Task statement: Write out again the entries from the first line to the line that includes "Figure 1 : The", keeping both of those lines.

Records supplied:
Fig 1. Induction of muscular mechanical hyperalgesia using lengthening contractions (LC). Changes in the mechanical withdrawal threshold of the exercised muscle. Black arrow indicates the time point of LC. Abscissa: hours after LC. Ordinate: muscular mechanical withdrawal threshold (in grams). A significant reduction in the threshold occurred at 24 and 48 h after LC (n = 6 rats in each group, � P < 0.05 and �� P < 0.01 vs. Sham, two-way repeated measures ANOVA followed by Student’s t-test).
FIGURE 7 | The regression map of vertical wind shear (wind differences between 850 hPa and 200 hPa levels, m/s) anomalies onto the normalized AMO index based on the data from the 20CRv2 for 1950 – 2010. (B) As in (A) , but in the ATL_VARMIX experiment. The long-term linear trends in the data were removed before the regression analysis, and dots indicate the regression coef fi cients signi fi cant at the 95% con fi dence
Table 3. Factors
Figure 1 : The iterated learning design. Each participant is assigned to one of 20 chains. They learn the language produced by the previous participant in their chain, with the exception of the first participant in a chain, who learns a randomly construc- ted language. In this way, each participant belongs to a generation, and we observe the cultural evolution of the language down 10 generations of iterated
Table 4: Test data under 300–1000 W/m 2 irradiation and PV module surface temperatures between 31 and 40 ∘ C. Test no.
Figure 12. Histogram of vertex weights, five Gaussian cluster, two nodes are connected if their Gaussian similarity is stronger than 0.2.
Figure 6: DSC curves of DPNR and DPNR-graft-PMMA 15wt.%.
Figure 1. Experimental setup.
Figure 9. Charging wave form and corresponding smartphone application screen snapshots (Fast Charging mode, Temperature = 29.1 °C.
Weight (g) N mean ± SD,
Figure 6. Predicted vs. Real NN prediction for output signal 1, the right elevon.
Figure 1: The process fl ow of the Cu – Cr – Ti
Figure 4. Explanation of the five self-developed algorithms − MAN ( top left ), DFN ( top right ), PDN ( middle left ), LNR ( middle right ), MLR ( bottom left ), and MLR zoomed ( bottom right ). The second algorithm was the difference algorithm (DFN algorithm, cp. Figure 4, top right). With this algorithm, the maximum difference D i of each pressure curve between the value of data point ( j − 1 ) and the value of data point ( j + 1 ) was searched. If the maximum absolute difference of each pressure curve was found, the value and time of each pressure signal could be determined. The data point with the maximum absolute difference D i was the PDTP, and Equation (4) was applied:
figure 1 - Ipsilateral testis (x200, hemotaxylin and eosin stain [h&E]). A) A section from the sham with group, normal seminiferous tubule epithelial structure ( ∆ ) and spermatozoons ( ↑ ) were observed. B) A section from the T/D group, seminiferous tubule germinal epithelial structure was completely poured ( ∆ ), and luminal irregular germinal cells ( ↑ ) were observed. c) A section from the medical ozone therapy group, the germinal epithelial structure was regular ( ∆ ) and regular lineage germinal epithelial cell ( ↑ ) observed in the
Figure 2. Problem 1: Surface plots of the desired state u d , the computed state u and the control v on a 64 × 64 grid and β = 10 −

Result:
Fig 1. Induction of muscular mechanical hyperalgesia using lengthening contractions (LC). Changes in the mechanical withdrawal threshold of the exercised muscle. Black arrow indicates the time point of LC. Abscissa: hours after LC. Ordinate: muscular mechanical withdrawal threshold (in grams). A significant reduction in the threshold occurred at 24 and 48 h after LC (n = 6 rats in each group, � P < 0.05 and �� P < 0.01 vs. Sham, two-way repeated measures ANOVA followed by Student’s t-test).
FIGURE 7 | The regression map of vertical wind shear (wind differences between 850 hPa and 200 hPa levels, m/s) anomalies onto the normalized AMO index based on the data from the 20CRv2 for 1950 – 2010. (B) As in (A) , but in the ATL_VARMIX experiment. The long-term linear trends in the data were removed before the regression analysis, and dots indicate the regression coef fi cients signi fi cant at the 95% con fi dence
Table 3. Factors
Figure 1 : The iterated learning design. Each participant is assigned to one of 20 chains. They learn the language produced by the previous participant in their chain, with the exception of the first participant in a chain, who learns a randomly construc- ted language. In this way, each participant belongs to a generation, and we observe the cultural evolution of the language down 10 generations of iterated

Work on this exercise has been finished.